The local bar and grill was more than a little rough around the edges at the best of times—and a Friday night was never the best of times as the cowboys who worked so hard during the week on the local ranches believed in partying just as hard on the weekends. As a result, it wasn’t unusual for tempers to flare and fists to fly, and Kayla had no interest in that kind of drama tonight.
Natalie sighed. “You’re right—how about a hot chocolate instead?”
That offer was definitely more tempting. Though Kayla hadn’t experienced many cravings, and thankfully nothing too unusual, the baby had definitely shown signs in recent weeks of having a sweet tooth, and she knew that hot chocolate would satisfy that craving. But, “I thought you had to open up the store in the morning.”
Natalie waved a hand dismissively. “Morning is a long time away.”
“Hot chocolate sounds good,” she admitted.
“It tastes even better,” Trey said from behind her.
Kayla thought he’d left the gym after helping to stack the chairs, but apparently that had been wishful thinking on her part.
“But where can you get hot chocolate in town at this time of night?” he asked.
“Daisy’s,” Natalie told him. “It’s open late now, with an expanded beverage menu and pastries to encourage people to stay in town rather than heading to the city.”
“I always did like their hot chocolate,” Trey said. “Do you mind if I join you?”
“Of course not,” Natalie said, buttoning up her coat as they exited the gym.
They said “hello” to various townspeople as they passed them in the halls, stopping on the way to chat with some other friends from high school.
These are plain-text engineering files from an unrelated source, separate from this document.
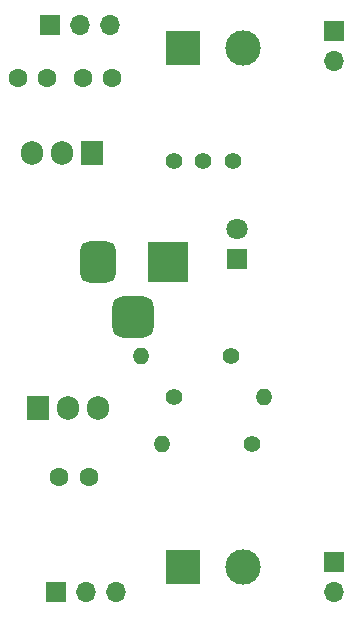
<source format=gts>
%TF.GenerationSoftware,KiCad,Pcbnew,8.0.8*%
%TF.CreationDate,2025-02-11T08:07:39+05:30*%
%TF.ProjectId,bread_board_PS,62726561-645f-4626-9f61-72645f50532e,v0.1*%
%TF.SameCoordinates,Original*%
%TF.FileFunction,Soldermask,Top*%
%TF.FilePolarity,Negative*%
%FSLAX46Y46*%
G04 Gerber Fmt 4.6, Leading zero omitted, Abs format (unit mm)*
G04 Created by KiCad (PCBNEW 8.0.8) date 2025-02-11 08:07:39*
%MOMM*%
%LPD*%
G01*
G04 APERTURE LIST*
G04 Aperture macros list*
%AMRoundRect*
0 Rectangle with rounded corners*
0 $1 Rounding radius*
0 $2 $3 $4 $5 $6 $7 $8 $9 X,Y pos of 4 corners*
0 Add a 4 corners polygon primitive as box body*
4,1,4,$2,$3,$4,$5,$6,$7,$8,$9,$2,$3,0*
0 Add four circle primitives for the rounded corners*
1,1,$1+$1,$2,$3*
1,1,$1+$1,$4,$5*
1,1,$1+$1,$6,$7*
1,1,$1+$1,$8,$9*
0 Add four rect primitives between the rounded corners*
20,1,$1+$1,$2,$3,$4,$5,0*
20,1,$1+$1,$4,$5,$6,$7,0*
20,1,$1+$1,$6,$7,$8,$9,0*
20,1,$1+$1,$8,$9,$2,$3,0*%
G04 Aperture macros list end*
%ADD10R,3.000000X3.000000*%
%ADD11C,3.000000*%
%ADD12C,1.400000*%
%ADD13O,1.400000X1.400000*%
%ADD14R,1.700000X1.700000*%
%ADD15O,1.700000X1.700000*%
%ADD16R,1.905000X2.000000*%
%ADD17O,1.905000X2.000000*%
%ADD18C,1.600000*%
%ADD19C,1.397000*%
%ADD20R,3.500000X3.500000*%
%ADD21RoundRect,0.750000X-0.750000X-1.000000X0.750000X-1.000000X0.750000X1.000000X-0.750000X1.000000X0*%
%ADD22RoundRect,0.875000X-0.875000X-0.875000X0.875000X-0.875000X0.875000X0.875000X-0.875000X0.875000X0*%
%ADD23R,1.800000X1.800000*%
%ADD24C,1.800000*%
G04 APERTURE END LIST*
D10*
%TO.C,J9*%
X143250000Y-29950000D03*
D11*
X148330000Y-29950000D03*
%TD*%
D12*
%TO.C,R2*%
X142470000Y-59525000D03*
D13*
X150090000Y-59525000D03*
%TD*%
D14*
%TO.C,J2*%
X156000000Y-28500000D03*
D15*
X156000000Y-31040000D03*
%TD*%
D16*
%TO.C,U1*%
X135540000Y-38830000D03*
D17*
X133000000Y-38830000D03*
X130460000Y-38830000D03*
%TD*%
D14*
%TO.C,J1*%
X156000000Y-73500000D03*
D15*
X156000000Y-76040000D03*
%TD*%
D12*
%TO.C,R1*%
X147310000Y-56000000D03*
D13*
X139690000Y-56000000D03*
%TD*%
D18*
%TO.C,C2*%
X129250000Y-32525000D03*
X131750000Y-32525000D03*
%TD*%
D16*
%TO.C,U2*%
X130960000Y-60470000D03*
D17*
X133500000Y-60470000D03*
X136040000Y-60470000D03*
%TD*%
D14*
%TO.C,J5*%
X132000000Y-28000000D03*
D15*
X134540000Y-28000000D03*
X137080000Y-28000000D03*
%TD*%
D14*
%TO.C,J4*%
X132475000Y-76025000D03*
D15*
X135015000Y-76025000D03*
X137555000Y-76025000D03*
%TD*%
D19*
%TO.C,S1*%
X142430900Y-39525000D03*
X144930900Y-39525000D03*
X147430900Y-39525000D03*
%TD*%
D18*
%TO.C,C1*%
X134750000Y-32525000D03*
X137250000Y-32525000D03*
%TD*%
D20*
%TO.C,J8*%
X142000000Y-48042500D03*
D21*
X136000000Y-48042500D03*
D22*
X139000000Y-52742500D03*
%TD*%
D10*
%TO.C,J7*%
X143250000Y-73875000D03*
D11*
X148330000Y-73875000D03*
%TD*%
D18*
%TO.C,C3*%
X132750000Y-66275000D03*
X135250000Y-66275000D03*
%TD*%
D12*
%TO.C,R3*%
X149060000Y-63525000D03*
D13*
X141440000Y-63525000D03*
%TD*%
D23*
%TO.C,D1*%
X147830000Y-47800000D03*
D24*
X147830000Y-45260000D03*
%TD*%
M02*

</source>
A few guys invited Trey to go for a beer at the Ace in the Hole, but he told them that he already had plans. When they finally made their escape, Natalie pulled her phone out of her pocket and frowned at the time displayed on the screen. “I didn’t realize it was getting to be so late.”
Kayla narrowed her gaze on her friend, wondering how it had gone from “still pretty early” to “so late” in the space of ten minutes.
“I think I should skip the hot chocolate tonight,” Natalie decided. “I have to be up early to open the store in the morning.”
“You were the one who suggested it,” Kayla pointed out.
“I know,” her friend agreed. “And I hate to bail, but there’s no reason that you and Trey can’t go without me.”
Kayla glanced at Trey. “Wouldn’t you rather go to the Ace in the Hole with your friends than to Daisy’s with me?”
“Let me see—reminiscing about high school football with a bunch of washed-up jocks or making conversation with a pretty girl?” He winked at her. “It seems like a no-brainer to me.”
“Great,” Natalie said, a little too enthusiastically.
Then she leaned in to give Kayla a quick hug and whisper in her ear. “I’ll call you tomorrow to hear all of the juicy details, so make sure there are some juicy details.”